# Bob Sikes?



## Mayday (Sep 9, 2011)

Hi, I been reading forum but first time posting here.
I am about 3hour drive from this area and i go fishing once a month.
I keep hearing bob sikes, but which pier are you guys talking about?
Is the sikes the long pier by public pensacola beach? or is that bridge? or is that small pier by across from boat loading dock?
Everyone's talking about bob sikes so it must be local's secret hide out


----------



## jdhkingfisher (Aug 6, 2010)

the bridge that crosses santa rosa sound to get on the beach. there is a bridge next to the bridge you drive on. and also the little pier next to it. but the bridge gets out to the deeper water.


----------



## ycanti (Jul 13, 2011)

Gulf breeze to the beach bridge


----------



## Mayday (Sep 9, 2011)

oh that little old broken bridge.. 
yeah i remember catching nothing but pinfish there...


----------



## saltcritter (Jul 19, 2009)

using the pinfish,we caught a 34 inch red there wed. wonder if the spanish are still running there.


----------



## Trucki-n-ihsiF (Mar 23, 2008)

Fished there today.A FEW spanish,some reds,tons of mullet and the occasional croaker and trout.It was kinda dead.


----------

[Landmark coordinate records]
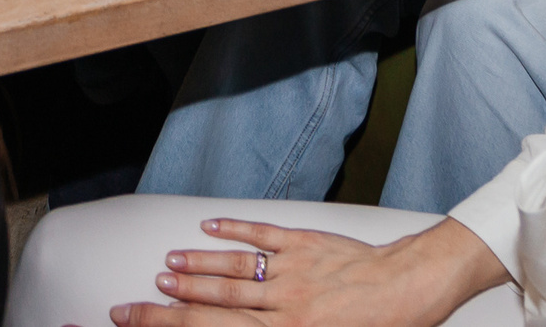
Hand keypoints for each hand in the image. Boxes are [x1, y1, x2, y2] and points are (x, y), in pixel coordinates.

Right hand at [101, 216, 490, 326]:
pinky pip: (262, 235)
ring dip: (195, 270)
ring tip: (165, 269)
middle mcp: (282, 307)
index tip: (138, 324)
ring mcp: (292, 272)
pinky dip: (233, 230)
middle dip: (167, 307)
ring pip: (231, 271)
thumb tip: (238, 325)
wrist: (413, 289)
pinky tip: (210, 228)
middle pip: (212, 306)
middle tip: (133, 305)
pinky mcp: (306, 243)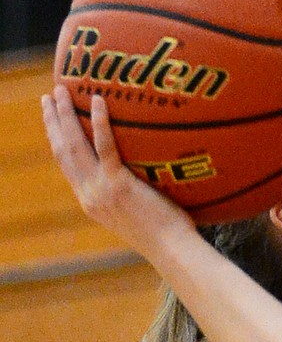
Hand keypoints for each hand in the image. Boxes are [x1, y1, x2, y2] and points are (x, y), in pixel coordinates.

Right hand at [42, 86, 196, 259]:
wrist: (172, 251)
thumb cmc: (166, 233)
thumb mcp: (136, 213)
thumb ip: (127, 193)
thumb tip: (139, 171)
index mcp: (90, 202)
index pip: (66, 165)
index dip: (56, 139)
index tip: (51, 118)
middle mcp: (89, 196)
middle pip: (63, 151)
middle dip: (53, 121)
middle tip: (49, 96)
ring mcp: (101, 190)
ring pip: (75, 145)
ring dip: (65, 115)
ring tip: (61, 90)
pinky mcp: (119, 185)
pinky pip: (106, 147)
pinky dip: (100, 122)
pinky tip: (98, 100)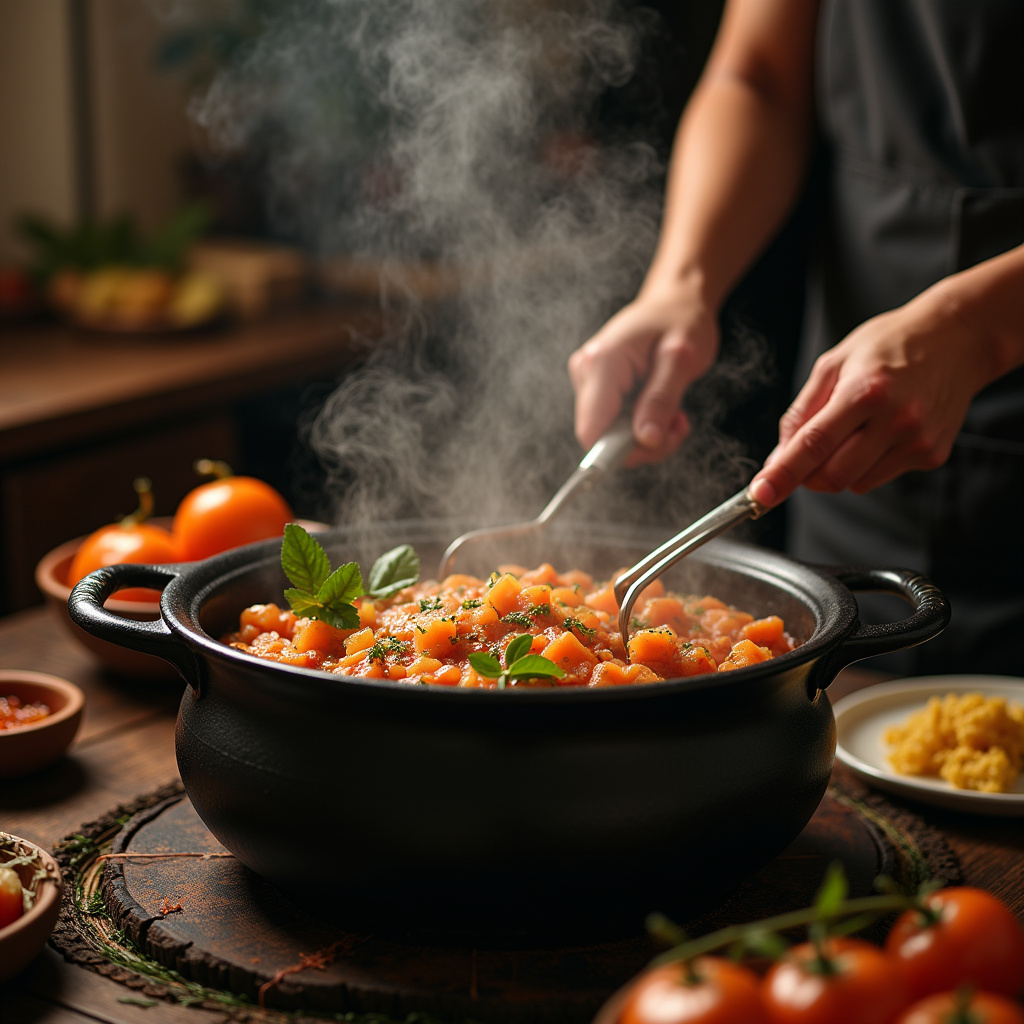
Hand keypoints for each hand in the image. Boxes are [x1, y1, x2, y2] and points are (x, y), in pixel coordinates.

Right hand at [568, 281, 719, 464]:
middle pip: (601, 437)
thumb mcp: (681, 358)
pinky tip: (661, 408)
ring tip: (674, 413)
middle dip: (643, 443)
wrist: (676, 300)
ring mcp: (590, 380)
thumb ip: (661, 399)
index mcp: (602, 362)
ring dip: (646, 436)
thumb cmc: (681, 319)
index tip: (658, 445)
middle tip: (678, 425)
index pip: (591, 430)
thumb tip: (645, 439)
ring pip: (610, 436)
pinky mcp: (598, 387)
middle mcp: (587, 372)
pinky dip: (642, 426)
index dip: (618, 452)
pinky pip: (615, 424)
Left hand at [749, 291, 988, 507]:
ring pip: (854, 483)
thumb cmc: (888, 345)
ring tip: (854, 428)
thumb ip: (801, 413)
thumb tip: (777, 459)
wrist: (958, 338)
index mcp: (865, 391)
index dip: (782, 475)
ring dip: (838, 468)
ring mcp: (917, 441)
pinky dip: (866, 464)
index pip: (813, 445)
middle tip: (805, 453)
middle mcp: (896, 419)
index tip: (759, 495)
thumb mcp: (834, 363)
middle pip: (832, 476)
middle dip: (807, 475)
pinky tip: (880, 431)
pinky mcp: (932, 455)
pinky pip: (879, 477)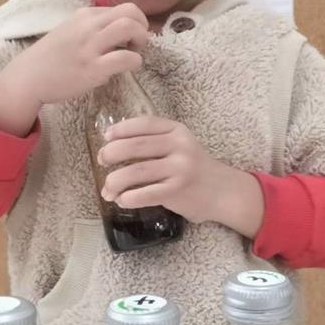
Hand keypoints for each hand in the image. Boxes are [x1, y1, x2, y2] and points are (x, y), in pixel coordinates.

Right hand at [0, 3, 148, 135]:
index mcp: (85, 15)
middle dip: (143, 26)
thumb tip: (117, 32)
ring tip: (135, 53)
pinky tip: (128, 68)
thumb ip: (92, 28)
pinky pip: (126, 58)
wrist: (28, 77)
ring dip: (141, 40)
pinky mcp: (93, 68)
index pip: (122, 8)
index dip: (134, 22)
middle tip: (137, 43)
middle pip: (131, 11)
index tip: (130, 37)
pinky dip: (135, 62)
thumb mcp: (70, 31)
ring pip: (130, 27)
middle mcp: (89, 26)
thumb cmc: (50, 57)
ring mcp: (91, 46)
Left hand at [98, 117, 262, 231]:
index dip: (121, 129)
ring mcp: (179, 168)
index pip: (144, 124)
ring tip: (107, 188)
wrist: (222, 192)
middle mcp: (179, 146)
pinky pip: (145, 193)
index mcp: (177, 130)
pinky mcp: (178, 190)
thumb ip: (154, 142)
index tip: (106, 137)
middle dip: (111, 153)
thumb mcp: (179, 145)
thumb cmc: (194, 168)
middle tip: (101, 161)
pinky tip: (121, 200)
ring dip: (115, 181)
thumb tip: (112, 147)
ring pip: (136, 171)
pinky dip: (128, 198)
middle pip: (135, 146)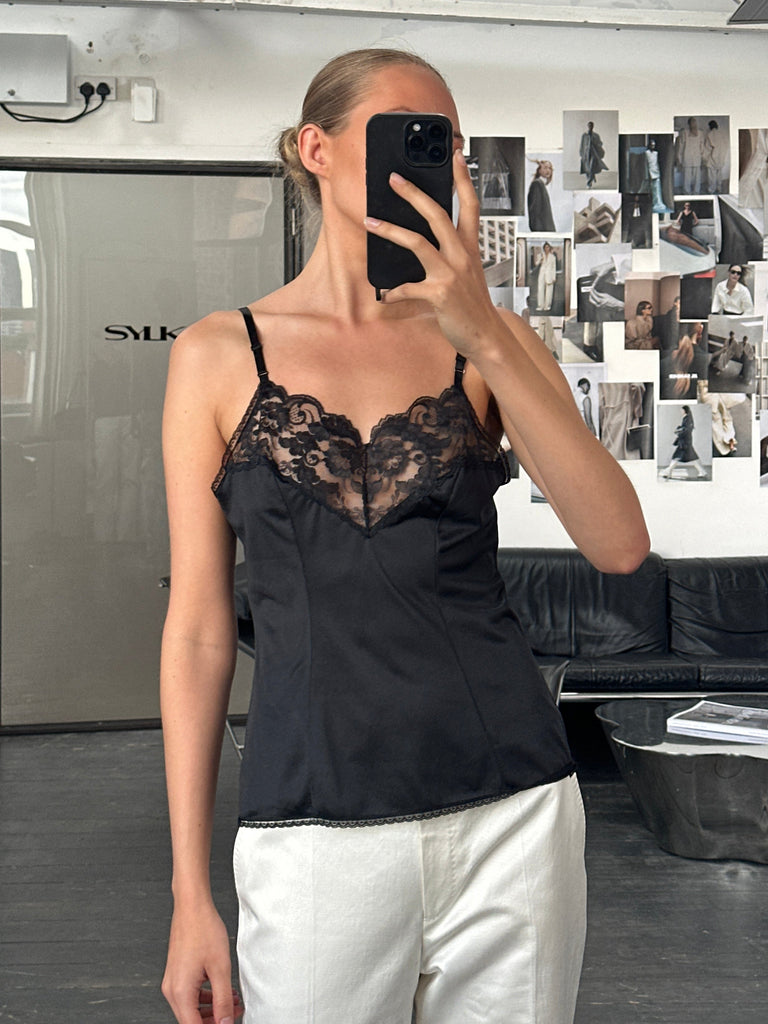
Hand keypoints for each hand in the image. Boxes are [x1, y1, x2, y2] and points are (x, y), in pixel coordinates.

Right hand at [162, 902, 242, 1023]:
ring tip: (233, 1002)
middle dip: (214, 1020)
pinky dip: (206, 997)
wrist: (192, 906)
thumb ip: (223, 1000)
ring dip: (212, 1009)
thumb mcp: (220, 968)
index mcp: (180, 992)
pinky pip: (190, 994)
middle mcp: (172, 989)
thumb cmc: (203, 929)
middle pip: (191, 1020)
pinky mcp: (177, 973)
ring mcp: (172, 981)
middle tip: (235, 1013)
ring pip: (191, 1008)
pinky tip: (222, 991)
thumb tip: (225, 1022)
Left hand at [363, 149, 501, 358]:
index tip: (454, 156)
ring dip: (390, 230)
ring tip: (370, 221)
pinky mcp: (439, 294)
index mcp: (470, 247)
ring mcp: (451, 273)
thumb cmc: (472, 304)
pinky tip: (385, 294)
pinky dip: (394, 291)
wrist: (485, 335)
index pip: (470, 205)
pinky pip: (408, 288)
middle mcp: (462, 255)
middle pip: (437, 214)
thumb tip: (422, 241)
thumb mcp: (467, 273)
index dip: (463, 179)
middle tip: (393, 179)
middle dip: (413, 194)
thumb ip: (450, 254)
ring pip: (417, 242)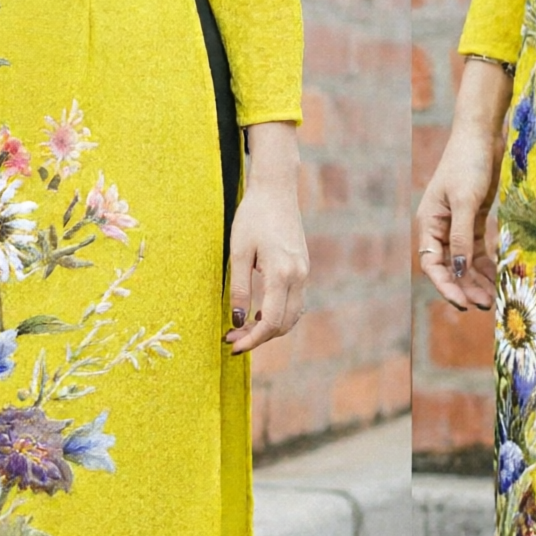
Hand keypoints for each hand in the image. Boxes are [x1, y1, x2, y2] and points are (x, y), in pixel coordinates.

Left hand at [226, 123, 307, 354]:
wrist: (276, 191)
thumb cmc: (253, 217)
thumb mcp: (238, 252)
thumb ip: (240, 289)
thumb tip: (238, 320)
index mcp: (282, 273)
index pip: (271, 321)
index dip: (252, 338)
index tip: (232, 345)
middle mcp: (299, 276)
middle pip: (284, 324)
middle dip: (258, 337)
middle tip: (231, 337)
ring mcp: (304, 273)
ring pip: (292, 316)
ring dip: (269, 328)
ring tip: (241, 328)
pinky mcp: (303, 269)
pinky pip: (295, 303)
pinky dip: (279, 315)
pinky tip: (258, 313)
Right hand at [415, 60, 511, 312]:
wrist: (482, 135)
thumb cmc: (468, 164)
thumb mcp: (465, 201)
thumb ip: (461, 236)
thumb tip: (458, 270)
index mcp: (429, 223)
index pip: (432, 264)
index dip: (446, 286)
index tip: (463, 305)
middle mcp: (440, 228)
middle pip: (449, 267)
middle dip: (465, 288)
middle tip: (486, 306)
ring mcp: (457, 224)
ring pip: (464, 262)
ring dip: (477, 280)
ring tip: (495, 299)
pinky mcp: (474, 219)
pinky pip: (478, 251)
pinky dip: (487, 265)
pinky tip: (500, 278)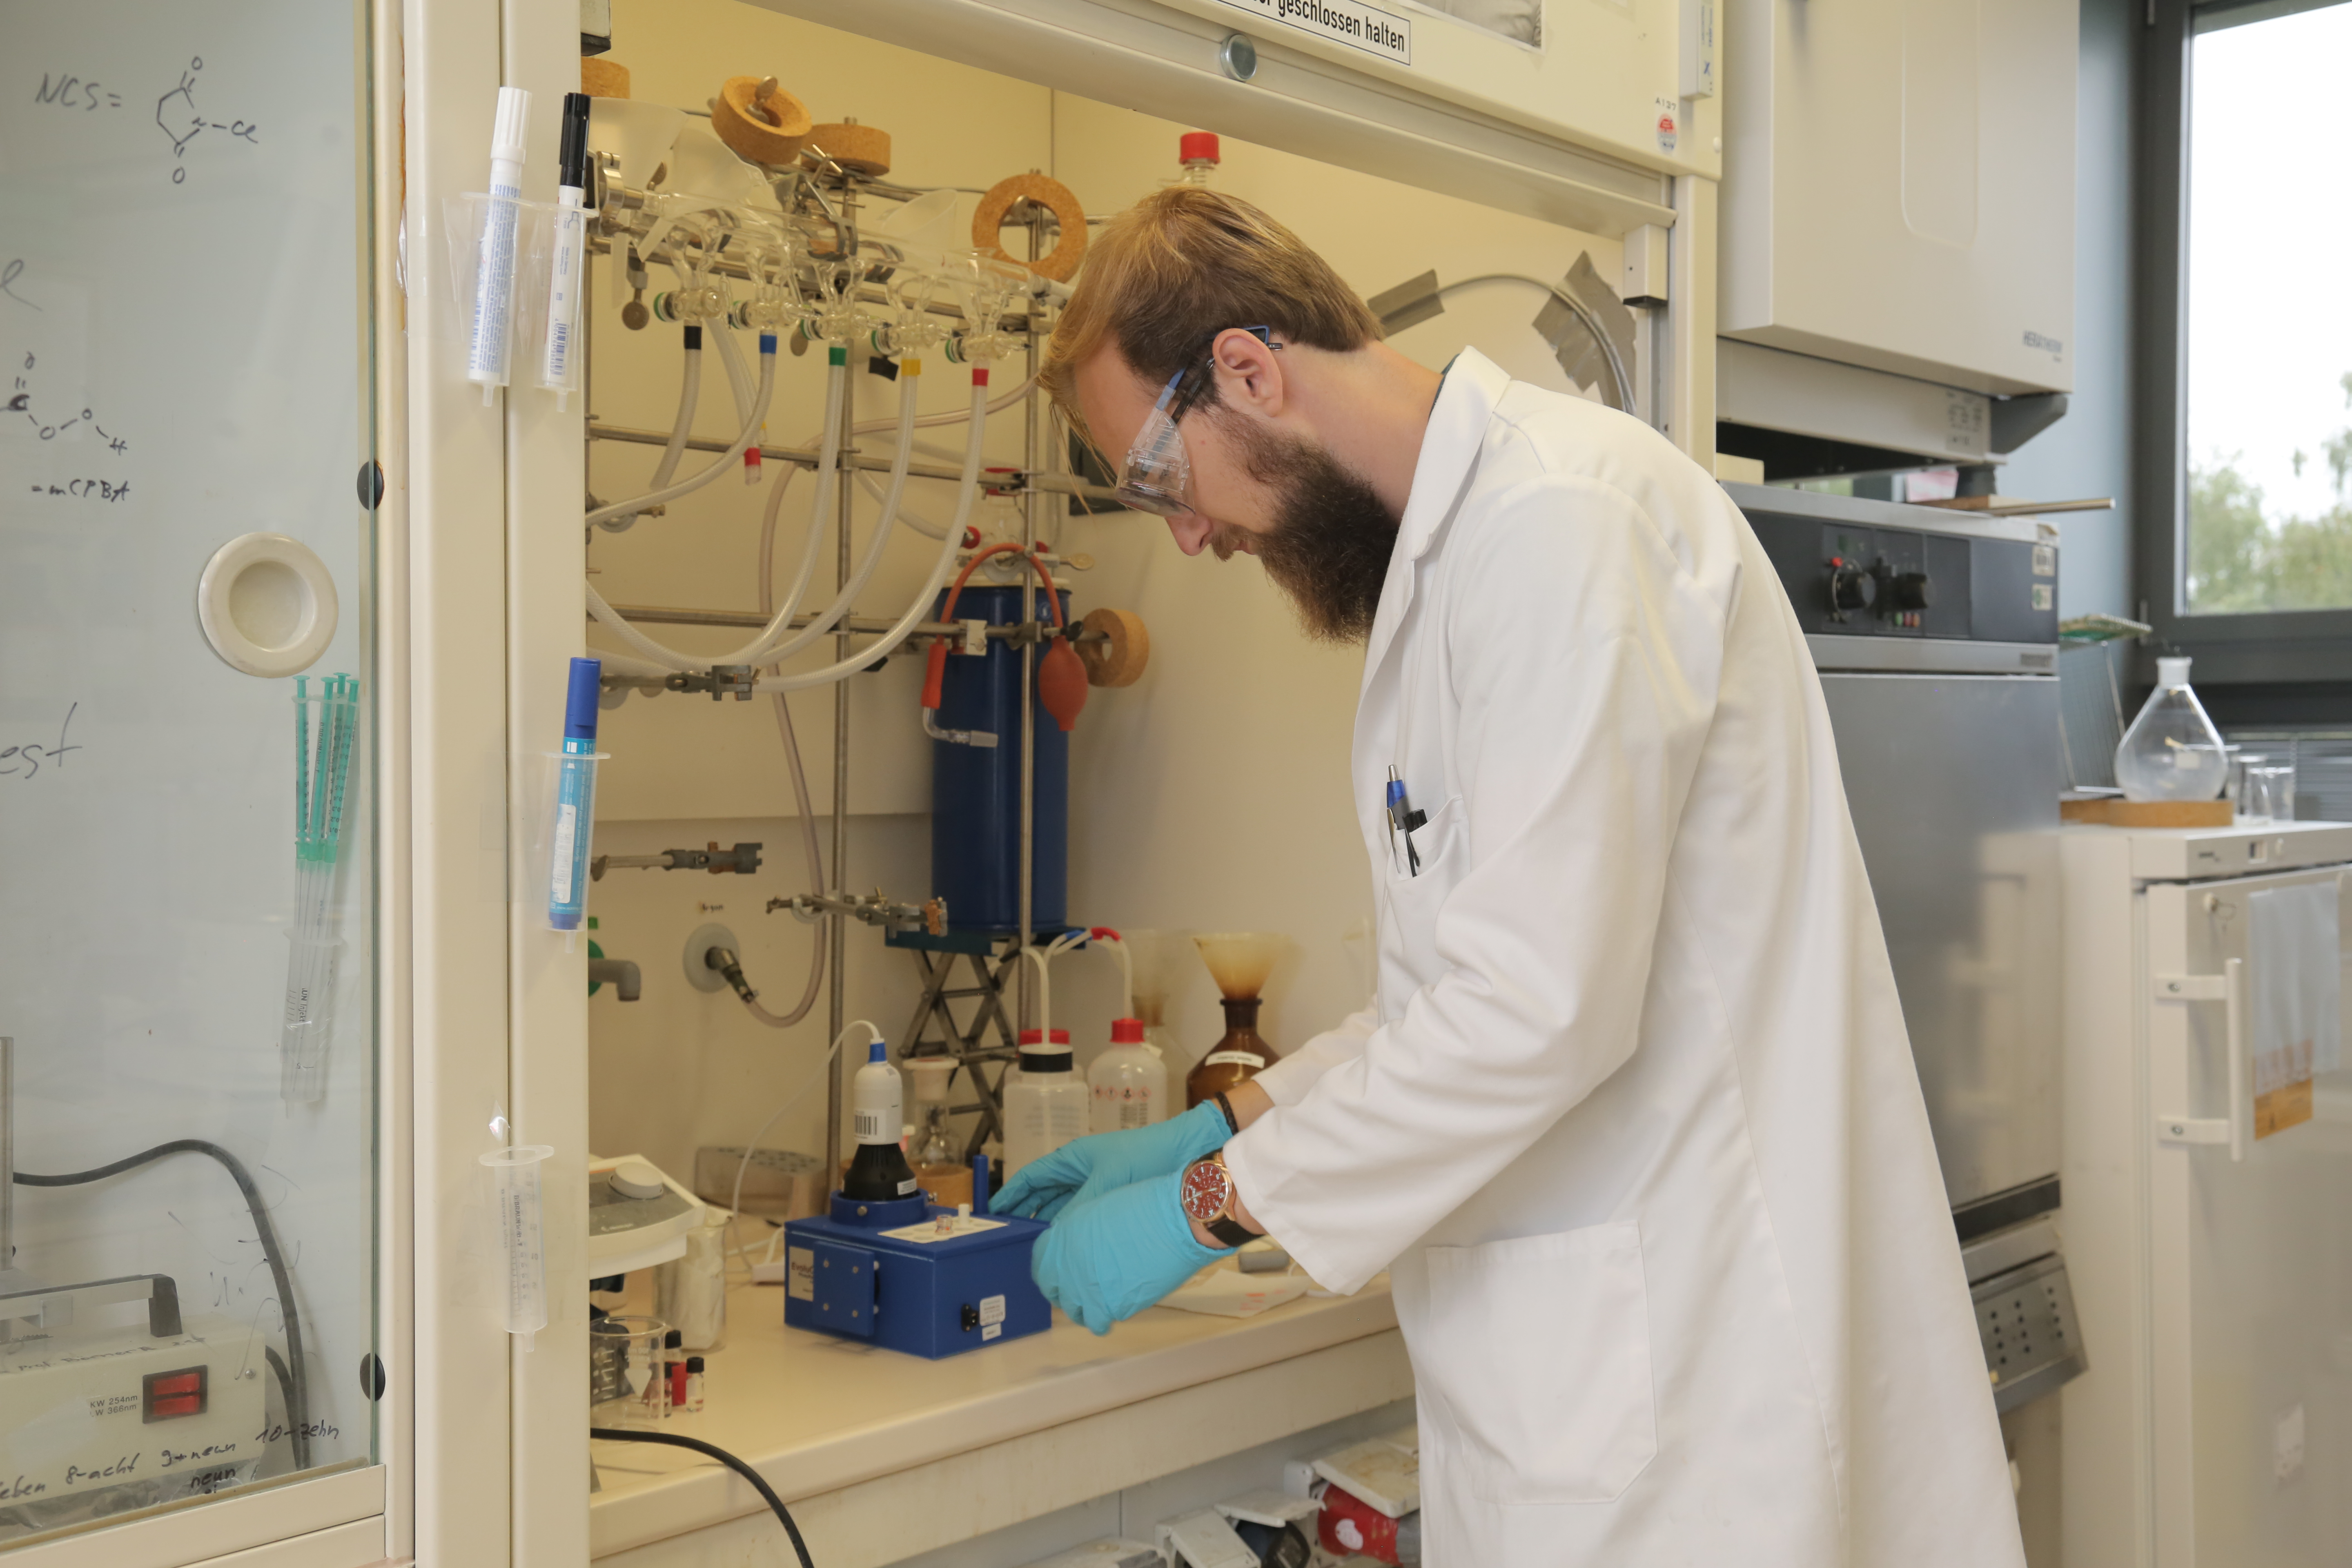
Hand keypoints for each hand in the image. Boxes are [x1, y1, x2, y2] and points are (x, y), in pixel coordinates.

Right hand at [992, 1100, 1229, 1221]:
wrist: (1185, 1153)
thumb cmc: (1146, 1156)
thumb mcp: (1107, 1182)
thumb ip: (1080, 1208)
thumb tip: (1059, 1234)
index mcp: (1074, 1158)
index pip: (1032, 1177)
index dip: (1011, 1194)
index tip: (993, 1211)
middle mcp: (1082, 1168)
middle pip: (1044, 1193)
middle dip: (1027, 1212)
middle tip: (1010, 1236)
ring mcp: (1097, 1181)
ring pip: (1063, 1204)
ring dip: (1049, 1222)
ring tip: (1034, 1245)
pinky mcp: (1112, 1195)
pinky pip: (1083, 1211)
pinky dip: (1072, 1225)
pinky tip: (1067, 1242)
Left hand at [1031, 1168, 1223, 1333]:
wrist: (1176, 1221)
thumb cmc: (1145, 1207)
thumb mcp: (1099, 1211)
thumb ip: (1080, 1234)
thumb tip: (1078, 1250)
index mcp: (1062, 1237)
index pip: (1040, 1264)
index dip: (1049, 1270)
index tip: (1059, 1273)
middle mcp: (1067, 1266)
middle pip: (1052, 1291)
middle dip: (1064, 1292)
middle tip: (1080, 1289)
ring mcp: (1086, 1290)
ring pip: (1074, 1312)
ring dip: (1085, 1308)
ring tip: (1100, 1302)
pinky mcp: (1109, 1308)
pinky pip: (1097, 1324)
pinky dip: (1104, 1320)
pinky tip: (1115, 1310)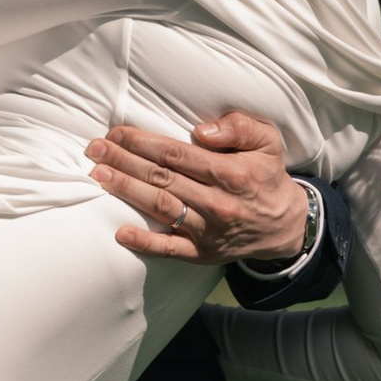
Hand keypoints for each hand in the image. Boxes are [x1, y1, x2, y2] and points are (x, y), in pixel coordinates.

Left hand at [85, 112, 313, 267]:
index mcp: (231, 173)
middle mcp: (218, 203)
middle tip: (95, 150)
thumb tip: (201, 131)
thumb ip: (239, 127)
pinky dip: (144, 242)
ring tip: (99, 176)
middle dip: (125, 161)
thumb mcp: (268, 142)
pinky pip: (170, 249)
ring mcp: (208, 231)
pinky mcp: (203, 254)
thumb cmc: (267, 176)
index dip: (144, 143)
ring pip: (161, 208)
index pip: (177, 154)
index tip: (118, 133)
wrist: (285, 225)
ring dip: (127, 191)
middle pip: (161, 179)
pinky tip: (120, 232)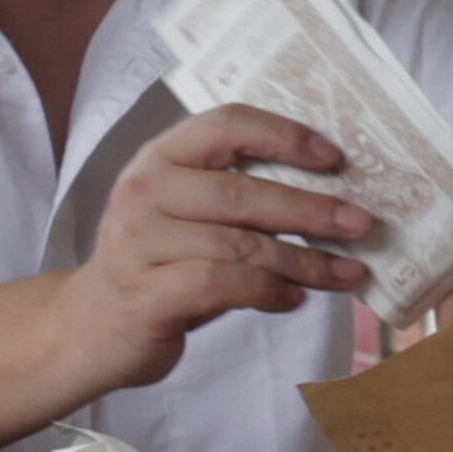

• [WHAT YOU HAVE TO DO]:
Please transcribe the Bob Sikes thread word for word, beginning at the words "Hi, I been reading"; stop after "guys talking about?". Work from the Bob Sikes thread alone and leave the listing aside.

• [WRITTEN ANSWER]:
Hi, I been reading forum but first time posting here.
I am about 3hour drive from this area and i go fishing once a month.
I keep hearing bob sikes, but which pier are you guys talking about?